Tryst with the past

October 16, 2009 08:43 pm | Updated October 18, 2009 06:19 pm IST

The winding Senado Square. Photos: DIVYA KUMAR

The winding Senado Square. Photos: DIVYA KUMAR

Macao is rapidly re-inventing itself as the Las Vegas of the East, with 31 of the world’s glitziest casinos towering over the tiny peninsula off the coast of China. Where just decades ago there was farmland, you now see clusters of glass-covered sky-scrapers with names familiar from all those Hollywood heist movies flashing in the night — MGM Grand, Sands, Wynn…

But, it isn’t until I go up Colina da Penha, the quiet hill in South-Western Macau, that I really feel like I’ve hit the jackpot… culturally speaking, that is. Because, that’s where I begin to uncover the unusual history of this Chinese protectorate, where the past rubs shoulders with the present in a quirky and singularly charming mix.

Overlooking a glittering expanse of the Pearl River Delta is the peaceful old grey-stone church, Ermida da Penha, surrounded by a graceful old-world garden that’s all shaded nooks and stone benches. Originally built by Portuguese sailors in 1622, the church is the highest point in Macao, approached via narrow tree-lined streets that wind through charming European-style homes.
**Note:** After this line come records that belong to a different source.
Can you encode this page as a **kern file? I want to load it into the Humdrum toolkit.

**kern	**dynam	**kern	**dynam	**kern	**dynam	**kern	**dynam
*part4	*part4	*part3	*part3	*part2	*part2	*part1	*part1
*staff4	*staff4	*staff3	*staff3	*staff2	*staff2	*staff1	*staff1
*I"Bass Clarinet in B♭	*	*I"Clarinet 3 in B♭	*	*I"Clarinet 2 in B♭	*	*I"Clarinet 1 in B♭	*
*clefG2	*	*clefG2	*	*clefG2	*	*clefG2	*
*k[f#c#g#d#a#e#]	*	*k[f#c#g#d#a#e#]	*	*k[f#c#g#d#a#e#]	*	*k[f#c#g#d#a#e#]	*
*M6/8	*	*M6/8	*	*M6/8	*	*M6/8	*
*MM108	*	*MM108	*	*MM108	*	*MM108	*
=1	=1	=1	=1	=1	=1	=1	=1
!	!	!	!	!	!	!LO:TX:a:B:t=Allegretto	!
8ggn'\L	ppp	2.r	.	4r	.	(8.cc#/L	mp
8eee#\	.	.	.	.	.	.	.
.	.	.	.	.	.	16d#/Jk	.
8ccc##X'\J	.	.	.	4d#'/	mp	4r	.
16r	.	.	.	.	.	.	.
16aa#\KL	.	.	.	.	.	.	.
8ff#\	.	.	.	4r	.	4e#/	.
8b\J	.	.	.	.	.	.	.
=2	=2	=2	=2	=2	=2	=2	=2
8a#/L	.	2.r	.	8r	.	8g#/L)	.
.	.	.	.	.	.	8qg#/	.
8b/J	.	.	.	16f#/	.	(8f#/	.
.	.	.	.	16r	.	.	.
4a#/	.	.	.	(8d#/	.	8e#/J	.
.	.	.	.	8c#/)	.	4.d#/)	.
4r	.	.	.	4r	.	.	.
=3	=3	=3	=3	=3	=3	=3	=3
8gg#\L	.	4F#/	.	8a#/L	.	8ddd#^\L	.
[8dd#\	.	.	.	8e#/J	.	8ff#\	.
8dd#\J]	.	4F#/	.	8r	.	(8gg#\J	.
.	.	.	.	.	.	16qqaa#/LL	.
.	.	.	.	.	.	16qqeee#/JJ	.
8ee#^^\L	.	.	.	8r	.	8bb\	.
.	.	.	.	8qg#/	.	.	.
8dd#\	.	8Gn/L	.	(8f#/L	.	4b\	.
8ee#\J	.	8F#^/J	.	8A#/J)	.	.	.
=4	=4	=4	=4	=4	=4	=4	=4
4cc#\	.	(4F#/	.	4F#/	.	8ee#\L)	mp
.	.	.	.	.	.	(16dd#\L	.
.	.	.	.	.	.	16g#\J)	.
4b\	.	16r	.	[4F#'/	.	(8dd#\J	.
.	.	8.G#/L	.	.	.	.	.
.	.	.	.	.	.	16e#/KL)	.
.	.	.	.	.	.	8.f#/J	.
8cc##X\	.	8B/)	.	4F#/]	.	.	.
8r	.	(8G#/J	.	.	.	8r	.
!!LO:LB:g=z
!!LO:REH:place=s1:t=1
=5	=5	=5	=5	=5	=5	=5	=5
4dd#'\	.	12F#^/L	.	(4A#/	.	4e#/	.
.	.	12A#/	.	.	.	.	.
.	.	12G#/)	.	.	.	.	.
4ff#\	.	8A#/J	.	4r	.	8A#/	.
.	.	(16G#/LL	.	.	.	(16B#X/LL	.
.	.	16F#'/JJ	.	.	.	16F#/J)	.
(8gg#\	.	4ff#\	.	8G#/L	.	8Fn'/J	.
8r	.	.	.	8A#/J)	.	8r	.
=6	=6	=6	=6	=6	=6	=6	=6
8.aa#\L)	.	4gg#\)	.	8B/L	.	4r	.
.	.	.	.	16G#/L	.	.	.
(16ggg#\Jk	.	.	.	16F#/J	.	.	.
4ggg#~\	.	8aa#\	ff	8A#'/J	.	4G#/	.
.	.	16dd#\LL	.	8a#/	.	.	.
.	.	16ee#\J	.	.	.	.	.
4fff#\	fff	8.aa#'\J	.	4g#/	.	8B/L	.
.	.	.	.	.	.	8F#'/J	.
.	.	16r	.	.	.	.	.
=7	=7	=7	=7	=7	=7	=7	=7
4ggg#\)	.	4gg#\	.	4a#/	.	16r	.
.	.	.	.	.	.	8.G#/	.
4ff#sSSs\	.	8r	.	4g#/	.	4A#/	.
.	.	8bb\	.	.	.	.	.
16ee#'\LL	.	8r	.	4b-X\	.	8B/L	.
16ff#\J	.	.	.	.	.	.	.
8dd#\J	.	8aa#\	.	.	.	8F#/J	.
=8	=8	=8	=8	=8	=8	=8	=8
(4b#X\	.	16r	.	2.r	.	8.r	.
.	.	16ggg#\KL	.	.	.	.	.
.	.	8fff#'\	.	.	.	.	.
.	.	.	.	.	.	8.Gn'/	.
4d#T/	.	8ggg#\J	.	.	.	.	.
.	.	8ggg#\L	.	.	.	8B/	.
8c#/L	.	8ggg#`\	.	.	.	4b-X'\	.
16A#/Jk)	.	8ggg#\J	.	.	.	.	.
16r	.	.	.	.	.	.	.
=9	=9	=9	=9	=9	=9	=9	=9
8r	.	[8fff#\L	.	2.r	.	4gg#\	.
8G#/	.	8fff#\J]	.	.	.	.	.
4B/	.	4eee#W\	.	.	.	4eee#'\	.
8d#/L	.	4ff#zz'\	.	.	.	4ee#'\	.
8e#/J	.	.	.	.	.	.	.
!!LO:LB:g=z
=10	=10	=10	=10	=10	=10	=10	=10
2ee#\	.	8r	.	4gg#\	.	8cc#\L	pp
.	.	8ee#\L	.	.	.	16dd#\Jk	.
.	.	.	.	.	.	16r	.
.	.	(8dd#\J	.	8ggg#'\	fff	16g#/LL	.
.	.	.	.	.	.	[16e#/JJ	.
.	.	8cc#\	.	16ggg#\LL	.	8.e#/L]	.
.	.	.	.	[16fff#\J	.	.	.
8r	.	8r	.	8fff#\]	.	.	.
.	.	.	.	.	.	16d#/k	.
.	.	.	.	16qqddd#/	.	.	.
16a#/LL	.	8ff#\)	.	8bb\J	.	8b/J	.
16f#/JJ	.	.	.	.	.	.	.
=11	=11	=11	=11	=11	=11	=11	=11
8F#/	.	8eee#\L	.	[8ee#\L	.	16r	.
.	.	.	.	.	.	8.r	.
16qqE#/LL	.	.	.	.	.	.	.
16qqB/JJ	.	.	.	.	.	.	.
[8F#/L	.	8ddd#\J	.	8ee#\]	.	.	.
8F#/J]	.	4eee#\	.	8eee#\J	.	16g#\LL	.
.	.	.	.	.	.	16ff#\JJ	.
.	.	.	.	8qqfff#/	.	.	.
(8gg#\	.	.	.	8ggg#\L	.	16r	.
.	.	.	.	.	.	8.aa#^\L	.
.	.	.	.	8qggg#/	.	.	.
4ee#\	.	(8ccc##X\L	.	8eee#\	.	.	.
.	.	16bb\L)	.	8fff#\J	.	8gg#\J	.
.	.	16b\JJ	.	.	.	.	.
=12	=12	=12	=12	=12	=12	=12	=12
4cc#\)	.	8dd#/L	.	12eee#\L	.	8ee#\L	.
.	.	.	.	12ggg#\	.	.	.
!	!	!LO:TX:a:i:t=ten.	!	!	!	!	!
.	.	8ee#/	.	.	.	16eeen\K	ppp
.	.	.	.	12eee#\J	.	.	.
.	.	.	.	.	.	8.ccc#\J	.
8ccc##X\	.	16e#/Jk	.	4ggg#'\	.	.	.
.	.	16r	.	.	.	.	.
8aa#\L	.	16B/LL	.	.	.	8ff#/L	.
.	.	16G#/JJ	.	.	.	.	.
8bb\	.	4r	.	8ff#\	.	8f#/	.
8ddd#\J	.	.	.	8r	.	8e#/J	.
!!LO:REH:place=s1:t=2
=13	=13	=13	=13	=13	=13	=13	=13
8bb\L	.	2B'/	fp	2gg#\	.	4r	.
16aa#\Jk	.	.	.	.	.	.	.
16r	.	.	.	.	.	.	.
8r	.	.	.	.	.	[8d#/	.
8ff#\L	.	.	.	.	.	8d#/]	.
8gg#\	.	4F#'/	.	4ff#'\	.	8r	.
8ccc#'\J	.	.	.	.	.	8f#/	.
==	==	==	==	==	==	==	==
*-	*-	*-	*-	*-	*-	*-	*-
We are now, our guide tells us, in ‘Old Macao’, where the over 400-year-old colonial influence on the peninsula (Macao was under Portuguese control until 1999) lives on into the 21st Century. Nowhere is this more apparent than at the enchanting Senado Square (Largo do Senado), which has been Macao’s city centre for centuries and still houses several of its major administrative buildings.

Gorgeous old yellow, pink and white buildings in the distinctive Mediterranean neo-classical style surround the square with its quaint black-and-white mosaic flooring (brought from Portugal, my guide informs me) and its dancing fountains at the centre.

Delightful amalgam

Mc Donald’s and Starbucks, Levi and Gap (with Cantonese and Portuguese signs) stand alongside City Hall, and colourful little Chinese flea markets selling handkerchiefs and toys nestle in the picturesque cobbled lanes between buildings… it’s hard not to fall a little bit in love with this delightful amalgam of the modern and the colonial, the East and the West.

And so it continues, all along the sloping cobblestone streets of this historic core of Macao (recently declared as a World Heritage Site) — glass and steel structures by pastel-coloured row-type European buildings, old churches (such as St. Anthony’s) and pretty little squares to sit back and relax in (St. Augustine’s Square is particularly pleasing) peppered amongst aggressively-modern Chinese business houses.

If one structure stands out (literally) amongst all of this, it has to be the nearly-iconic ruins of the St. Paul’s Cathedral. Towering into the sky at the top of a long flight of broad steps, only the brooding grey façade of this 16th Century church and college remains, looking down upon a panoramic view of Old Macao. Although the building was destroyed in a fire in the 19th Century, the intricately detailed façade stands defiantly, as if by the will of God, with just signs and diagrams remaining where the rest of the structure ought to be — the effect is rather eerie.

So the next time you visit the glitzy new Macao, where the highest bungee and sky jump in the world (338 m, at the Macao Tower), the starry, super-opulent Venetian Macao resort and some of the world’s best casinos beckon, spend a little time at the place where the Macao-that-was still lives. It’s a visit back in time you won’t regret.